FBI: SC serial killer was prohibited from buying guns

Todd Kohlhepp is escorted into a Spartanburg County magistrate courtroom, Friday, Nov. 4, 2016, in Spartanburg, S.C.. Kohlhepp, a 45-year-old registered sex offender with a previous kidnapping conviction, appeared at a bond hearing Friday on a kidnapping charge in connection to a woman being found chained inside a storage container on a property in Woodruff, S.C. More charges will be filed later, the prosecutor told the court. (Tim Kimzey/The Spartanburg Herald-Journal via AP)
Todd Kohlhepp is escorted into a Spartanburg County magistrate courtroom, Friday, Nov. 4, 2016, in Spartanburg, S.C.. Kohlhepp, a 45-year-old registered sex offender with a previous kidnapping conviction, appeared at a bond hearing Friday on a kidnapping charge in connection to a woman being found chained inside a storage container on a property in Woodruff, S.C. More charges will be filed later, the prosecutor told the court. (Tim Kimzey/The Spartanburg Herald-Journal via AP)

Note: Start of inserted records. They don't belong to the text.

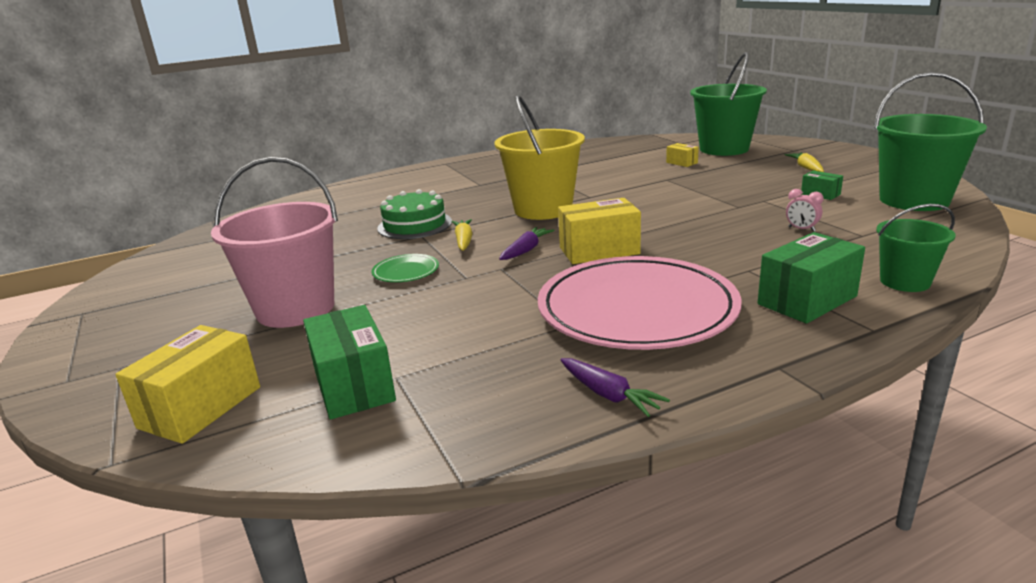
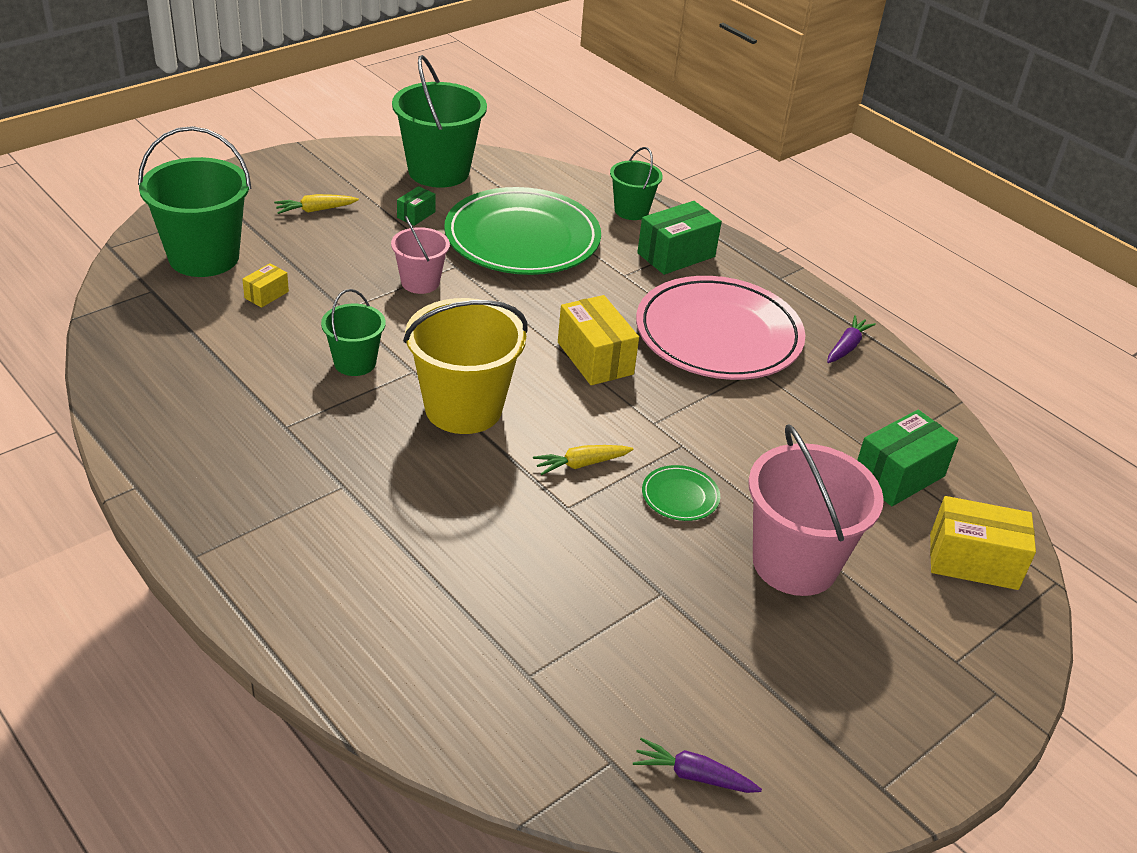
camera: 110 degrees left, 15 degrees up
green cake [377,189,452,239] -> none
purple carrot [499,227,555,260] -> purple carrot moved to [633,737,762,793]
green box [758,232,865,323] -> green box turned 75 degrees counterclockwise [637,201,722,275]
pink clock [786,189,824,232] -> green plate [444,187,601,275]
none -> green bucket [321,289,386,376]
none -> pink bucket [391,216,450,294]

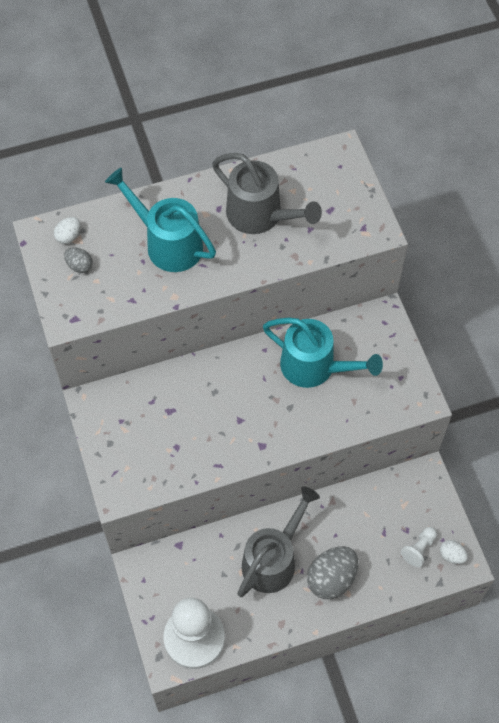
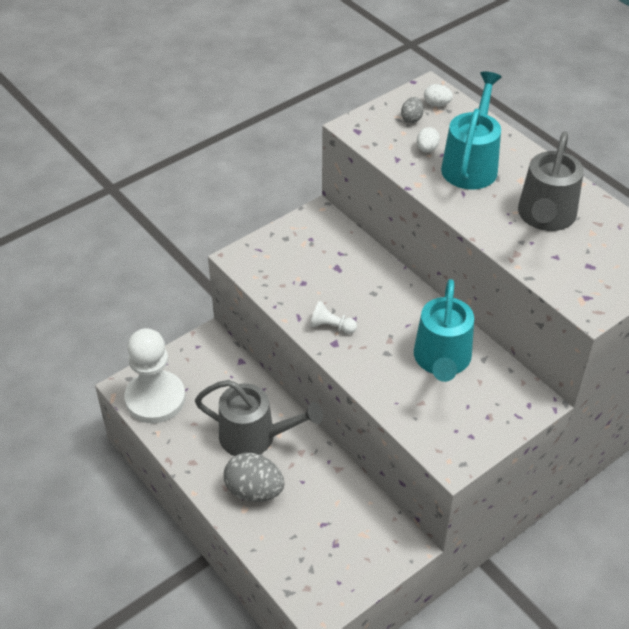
camera: 70 degrees right, 15 degrees down
white pawn [401,527,437,567] -> white pawn moved to [310,301,357,334]
white egg [440,540,468,564] -> white egg moved to [417,127,440,153]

WOODRUFF, S.C. (WSPA) – The FBI says that Todd Kohlhepp would have been prohibited from buying guns.

They say their records show he never tried to buy one legally.

Investigators found guns on the property in Woodruff, S.C. They say there was an assault rifle and two guns. There were five guns at his home.

He could have bought them from private sellers, straw sales, or even individual sellers at gun shows.

The ATF says their job in this case will be to trace every firearm he had on this property. They have not been called in to do that yet.

Kohlhepp was arrested last week, when investigators searching the property discovered Kala Brown — a woman alive and chained in a large storage container — yelling for help. The body of Charles Carver, Brown’s boyfriend, was later found in a shallow grave on the land. That couple had disappeared about two months earlier.

Kala Brown and Charles Carver
Kala Brown and Charles Carver

After his arrest, deputies say Kohlhepp confessed to killing four other people in the county at a motorcycle shop in 2003. He confessed to the cold case after they granted him several requests, including letting him speak to his mother. He also led authorities Saturday to the graves on his property.

A coroner says two bodies that were found on the property were a couple who had been buried there for about a year.

Coroner Rusty Clevenger said Wednesday that one of the victims was a 25-year-old woman who appears to have died from a gunshot wound to the head and the other was her husband, a 29-year-old man who had a gunshot wound to his torso.

TODD KOHLHEPP’S BACKGROUND

Court records from Arizona reveal that Kohlhepp has been convicted of kidnapping in the past.

Kohlhepp pleaded guilty to the kidnapping and was sentenced to 15 years in prison.

According to court records, Kohlhepp kidnapped and sexually assaulted a 14-year-old girl when he was 15 years old.

He was living with his biological father in Tempe, Ariz. at the time of the kidnapping.

According to court documents, Kohlhepp forced the girl into his home and tied her hands and put tape over her mouth and sexually assaulted her.

In his ruling a judge stated of Kohlhepp, “at the age of 9, he was ‘explosive’ and ‘preoccupied with sexual content.’ He has not changed. He has been unabatedly aggressive to others and destructive of property since nursery school.”

He went on to say, “Twenty-five months of the most intensive and expensive professional intervention, short of God’s, will provide no protection for the public and no rehabilitation of this juvenile.”

Kohlhepp also had extensive counseling, including hospitalization, for his behavior in Georgia, court records say.

The court documents also include a psychiatric evaluation that say Kohlhepp destroyed his room with a hammer, destroyed other children’s projects, cloroxed a goldfish, shot a dog with a BB gun, was dismissed from the Boy Scouts because he was too disruptive, and shredded his own new clothes. The report also says his father made a statement saying the only emotion Kohlhepp was capable of was anger.

The Associated Press contributed to this report.